I promised in my post Oral-B Gum & Enamel Repair Original Toothpaste Review that if I find out the RDA level of this toothpaste I will announce it. Well I found it out recently, sort of. And this occurrence sort of made me annoyed once again. So I’m going to pour it out now.

I saw a representative from Oral-b recently. She was going to ask about our experiences of the Gum & Enamel Repair Original Toothpaste. I told mine and to my pleasant surprise she suggested we would fill an adverse reaction report. So we did. She said she had never heard anyone’s tongue getting numb from their toothpaste.
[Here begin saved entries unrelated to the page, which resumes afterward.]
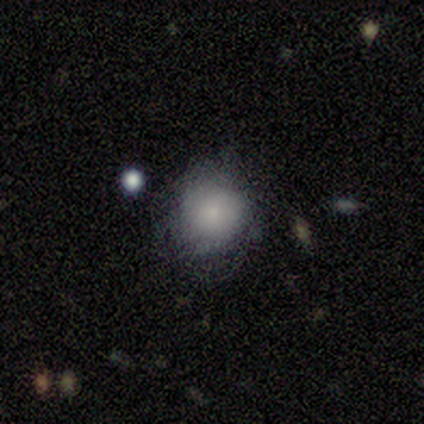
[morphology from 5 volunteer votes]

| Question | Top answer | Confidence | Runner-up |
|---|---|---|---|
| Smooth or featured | smooth | 60% | featured or disk (40%) |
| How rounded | round | 100% | — |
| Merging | none | 80% | minor disturbance (20%) |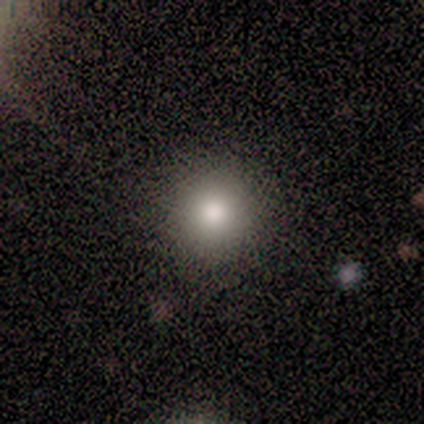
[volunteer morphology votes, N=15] smooth-or-featured: smooth: 87% | star or artifact: 13% | featured or disk: 0%
  how-rounded: round: 100% | in between: 0% | cigar-shaped: 0%
  merging: none: 92% | minor disturbance: 8% | major disturbance: 0% | merger: 0%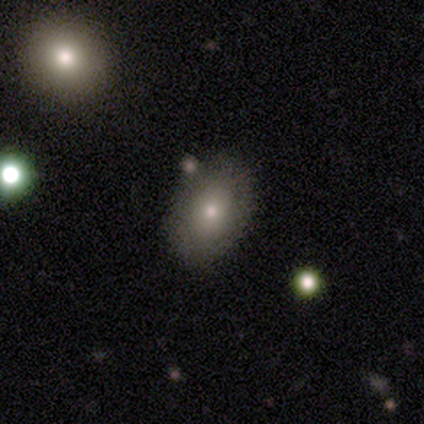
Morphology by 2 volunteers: smooth-or-featured: smooth: 50% (tied) | featured or disk: 50% (tied) | star or artifact: 0%
  how-rounded: round: 100% | in between: 0% | cigar-shaped: 0%
  merging: none: 100% | minor disturbance: 0% | major disturbance: 0% | merger: 0%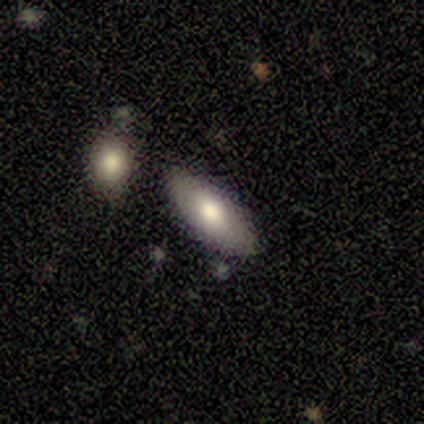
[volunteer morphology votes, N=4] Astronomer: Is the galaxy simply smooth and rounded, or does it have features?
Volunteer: smooth — 100%.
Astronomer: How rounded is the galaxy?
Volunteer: cigar-shaped — 75%.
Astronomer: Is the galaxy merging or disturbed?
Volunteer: none — 50%.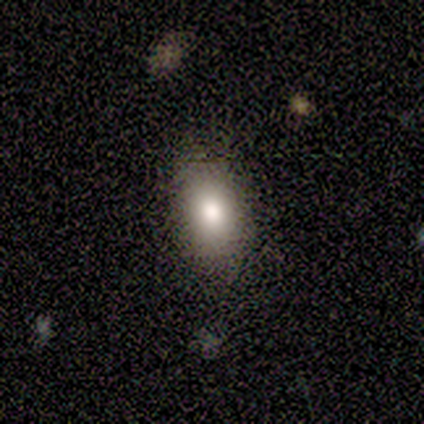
Smooth or featured? smooth (100%)
How rounded? in between (80%)
Merging? none (80%)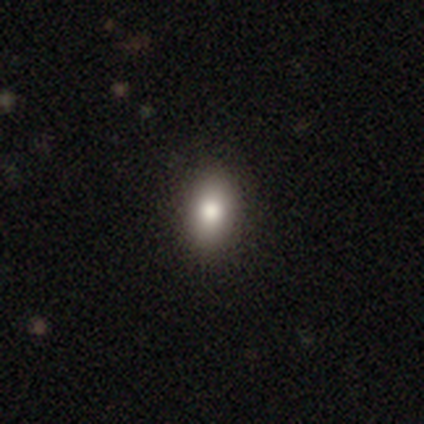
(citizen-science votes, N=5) Volunteers were most divided on "smooth or featured": smooth: 60%, featured or disk: 40%, star or artifact: 0%. More confident: how rounded — in between (100%); merging — none (80%).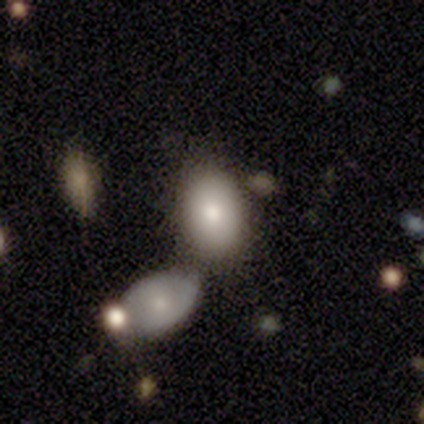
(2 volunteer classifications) Volunteers were most divided on "how rounded" (2-way tie): round: 50%, in between: 50%, cigar-shaped: 0%; "merging" (2-way tie): none: 50%, merger: 50%, minor disturbance: 0%, major disturbance: 0%. More confident: smooth or featured — smooth (100%).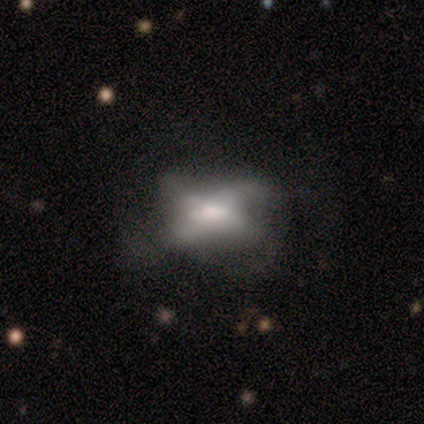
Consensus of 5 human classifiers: Smooth or featured?
  - featured or disk: 80% *
  - smooth: 20%
  - star or artifact: 0%
Edge-on disk?
  - no: 100% *
  - yes: 0%
Bar?
  - weak: 75% *
  - no: 25%
  - strong: 0%
Spiral arms?
  - yes: 75% *
  - no: 25%
Spiral winding?
  - loose: 67% *
  - medium: 33%
  - tight: 0%
Spiral arm count?
  - 4: 100% *
  - 1: 0%
  - 2: 0%
  - 3: 0%
  - more than 4: 0%
  - can't tell: 0%
Bulge size?
  - moderate: 75% *
  - large: 25%
  - dominant: 0%
  - small: 0%
  - none: 0%
Merging?
  - minor disturbance: 60% *
  - none: 40%
  - major disturbance: 0%
  - merger: 0%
My most important question to ask from the rep was the magic RDA value of this toothpaste. I was dreading it as the reps are quite sensitive about the whole subject of RDA value. They know that it is thought widely amongst the dental professionals that the higher the RDA value is the more abrasive it the toothpaste is. So the manufacturers want to keep it a secret.

What Is RDA?

To explain it very simple way, the RDA is the grittiness of the toothpaste. If it is too high, it can cause tooth wear. But to explain RDA more elegantly, here is a quote by ADA (American Dental Association):

To help quantify the abrasivity of dentifrices, the ADA along with various academic, industry and government agencies established a standardized scale called Relative Dentin Abrasivity (RDA). This scale assigns dentifrices an abrasivity value, relative to a standard reference abrasive that is arbitrarily given an RDA value of 100.
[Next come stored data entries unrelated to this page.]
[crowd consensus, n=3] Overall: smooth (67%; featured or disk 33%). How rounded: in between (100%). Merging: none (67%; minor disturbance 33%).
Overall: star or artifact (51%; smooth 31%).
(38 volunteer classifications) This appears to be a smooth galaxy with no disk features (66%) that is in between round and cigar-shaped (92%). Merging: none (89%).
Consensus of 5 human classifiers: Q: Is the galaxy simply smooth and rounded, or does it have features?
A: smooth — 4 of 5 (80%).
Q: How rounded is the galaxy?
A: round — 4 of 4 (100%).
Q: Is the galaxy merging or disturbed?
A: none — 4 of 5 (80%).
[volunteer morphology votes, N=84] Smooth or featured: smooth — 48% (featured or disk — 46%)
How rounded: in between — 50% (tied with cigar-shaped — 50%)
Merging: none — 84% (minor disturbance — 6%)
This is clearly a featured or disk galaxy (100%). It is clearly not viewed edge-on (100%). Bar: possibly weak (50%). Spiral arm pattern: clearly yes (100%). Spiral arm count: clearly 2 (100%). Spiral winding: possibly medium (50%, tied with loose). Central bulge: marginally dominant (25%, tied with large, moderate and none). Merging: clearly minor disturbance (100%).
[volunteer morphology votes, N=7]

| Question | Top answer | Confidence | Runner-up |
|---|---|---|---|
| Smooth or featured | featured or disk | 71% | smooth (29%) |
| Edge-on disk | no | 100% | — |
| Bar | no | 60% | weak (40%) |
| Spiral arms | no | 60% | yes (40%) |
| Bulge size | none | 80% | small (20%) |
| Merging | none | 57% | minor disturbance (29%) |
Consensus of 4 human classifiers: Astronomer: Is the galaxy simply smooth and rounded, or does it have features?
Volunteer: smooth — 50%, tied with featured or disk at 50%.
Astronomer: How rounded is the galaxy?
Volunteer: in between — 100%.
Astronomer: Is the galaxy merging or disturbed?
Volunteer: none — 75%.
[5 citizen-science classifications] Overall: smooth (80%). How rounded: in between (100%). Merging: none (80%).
All dentifrices at or below 2.5 times the reference value, or 250 RDA, are considered safe and effective. In fact, clinical evidence supports that lifetime use of proper brushing technique with a toothbrush and toothpaste at an RDA of 250 or less produces limited wear to dentin and virtually no wear to enamel.
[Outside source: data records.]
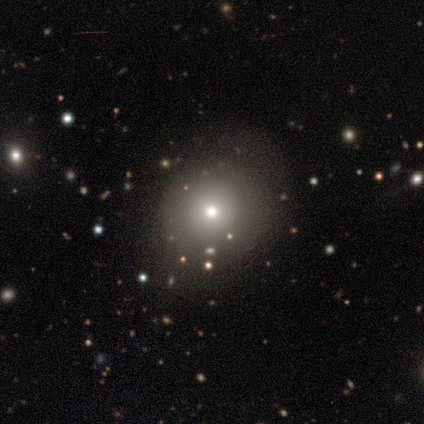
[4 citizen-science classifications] A smooth galaxy with no disk features (50%, tied with star or artifact) that is round (50%, tied with in between).

Vote fractions:
- Smooth or featured? smooth: 50% (tied) / star or artifact: 50% (tied) / featured or disk: 0%
- How rounded? round: 50% (tied) / in between: 50% (tied) / cigar-shaped: 0%
- Merging? none: 100% / minor disturbance: 0% / major disturbance: 0% / merger: 0%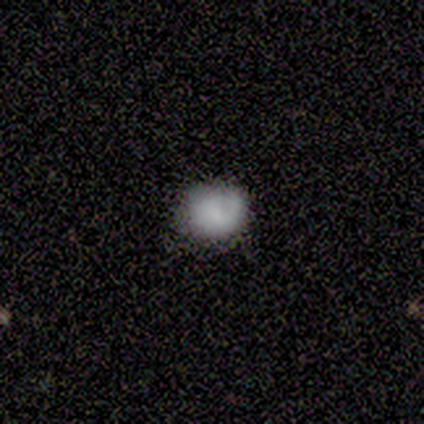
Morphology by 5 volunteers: Q: Smooth or featured?
A: smooth (60%); runner-up: featured or disk (20%)
Q: How rounded?
A: round (100%)
Q: Merging?
A: none (75%); runner-up: minor disturbance (25%)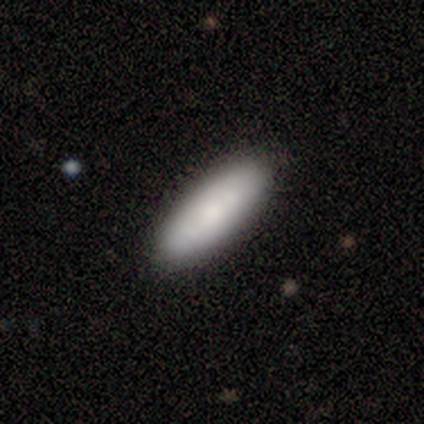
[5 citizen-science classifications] A smooth galaxy with no disk features (80%) that is in between round and cigar-shaped (50%, tied with cigar-shaped). Merging: none (100%).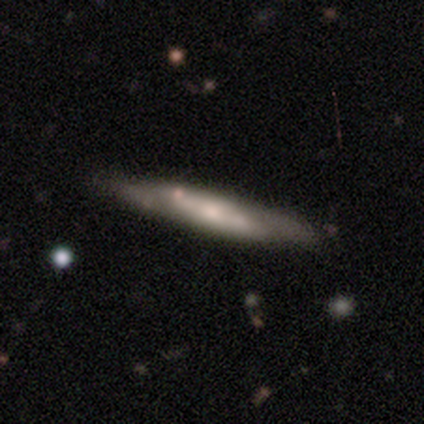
This is likely a featured or disk galaxy (72%). It is likely viewed edge-on (68%). Edge-on bulge: likely rounded (68%). Merging: likely none (69%).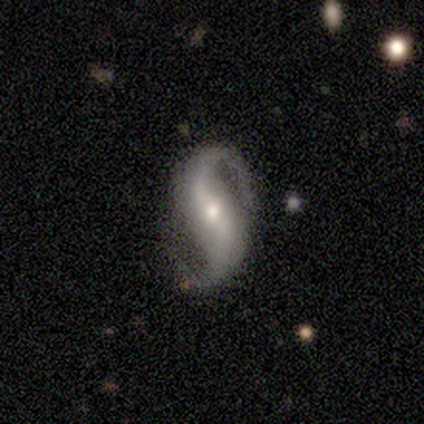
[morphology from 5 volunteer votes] This is clearly a featured or disk galaxy (100%). It is clearly not viewed edge-on (100%). Bar: likely strong (60%). Spiral arm pattern: clearly yes (100%). Spiral arm count: clearly 2 (100%). Spiral winding: likely loose (60%). Central bulge: likely small (60%). Merging: clearly none (80%).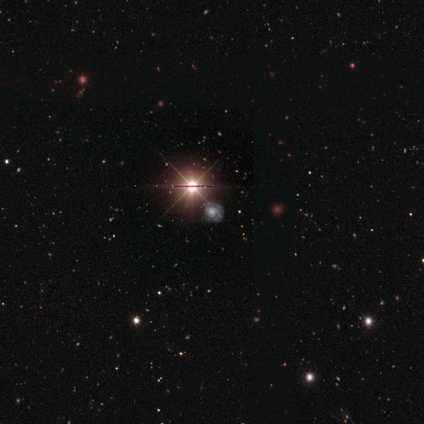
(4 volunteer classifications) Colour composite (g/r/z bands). It shows a featured or disk galaxy (50%, tied with star or artifact) with no bar (100%), 2 (100%) tight (100%) spiral arms (50%, tied with no) and a large central bulge (50%, tied with small). Merging: none (100%).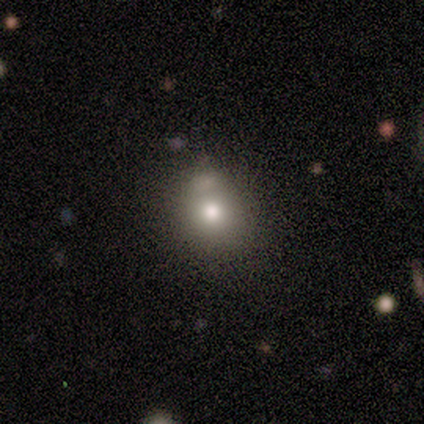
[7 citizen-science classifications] Overall: smooth (71%). How rounded: in between (60%; round 40%). Merging: none (50%, tied with minor disturbance).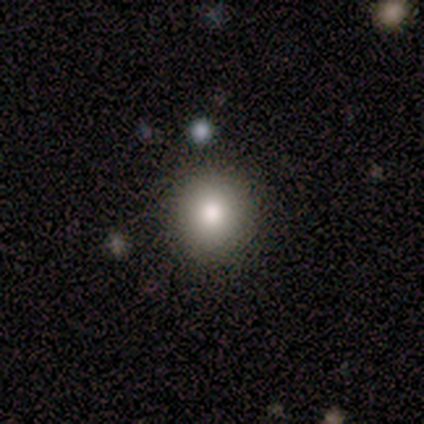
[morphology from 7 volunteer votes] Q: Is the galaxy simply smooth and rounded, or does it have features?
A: smooth — 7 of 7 (100%).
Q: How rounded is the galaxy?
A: round — 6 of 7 (86%).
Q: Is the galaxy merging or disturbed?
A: none — 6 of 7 (86%).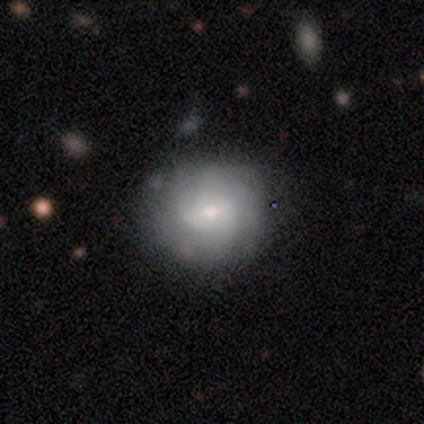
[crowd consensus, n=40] Overall: featured or disk (75%). Edge-on disk: no (100%). Bar: weak (50%; no 43%). Spiral arms: yes (90%). Spiral arm count: can't tell (37%; 4 30%). Spiral winding: tight (74%). Bulge size: small (53%; moderate 37%). Merging: none (82%).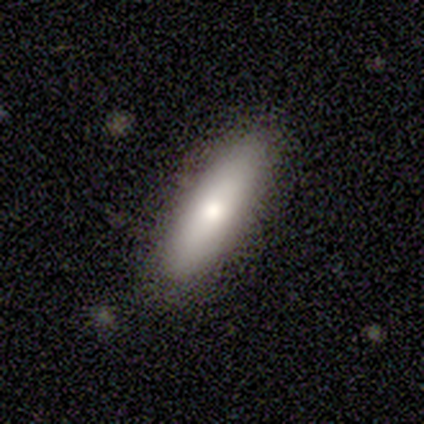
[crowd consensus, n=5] Smooth or featured? 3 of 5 (60%) said smooth. How rounded? 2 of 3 (67%) said in between. Merging? 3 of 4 (75%) said none.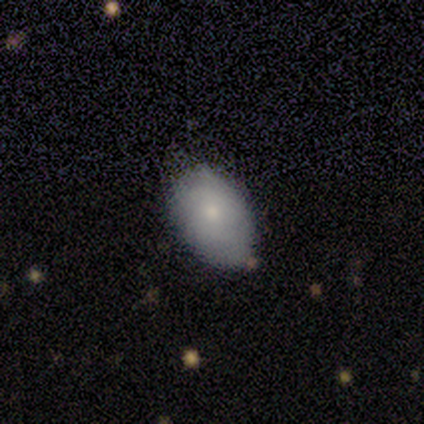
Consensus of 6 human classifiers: Q: Smooth or featured?
A: smooth (67%); runner-up: featured or disk (33%)
Q: How rounded?
A: in between (75%); runner-up: round (25%)
Q: Merging?
A: none (67%); runner-up: minor disturbance (17%)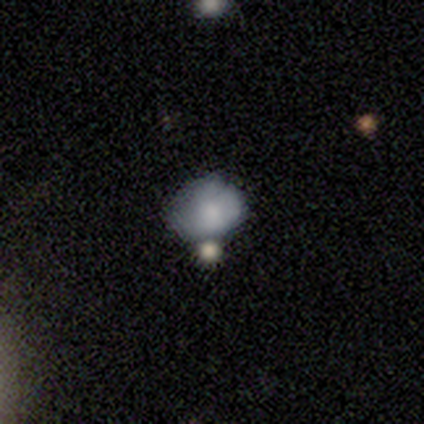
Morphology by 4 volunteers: Overall: featured or disk (75%). Edge-on disk: no (67%; yes 33%). Bar: no (100%). Spiral arms: no (100%). Bulge size: moderate (50%, tied with small). Merging: minor disturbance (50%; none 25%).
ADA (American Dental Association)

So what this quote is saying is that most of the toothpastes are safe. Mind you, FDA (U.S. Food & Drug Administration) has set the safe limit of RDA to 200. But internationally it is the RDA 250 or below that is recognised as safe to use. I did a research and found out that many dental sites (both english and my native language) state that the highest safe RDA level has been set too high. It should be 100 or less.

Here is a link to one of the dental sites with a very good chart about abrasiveness levels in different toothpastes.

The Big Question

Ok, back to seeing the rep. I gathered all my courage and asked the big question.

Err, what is the RDA level of this toothpaste?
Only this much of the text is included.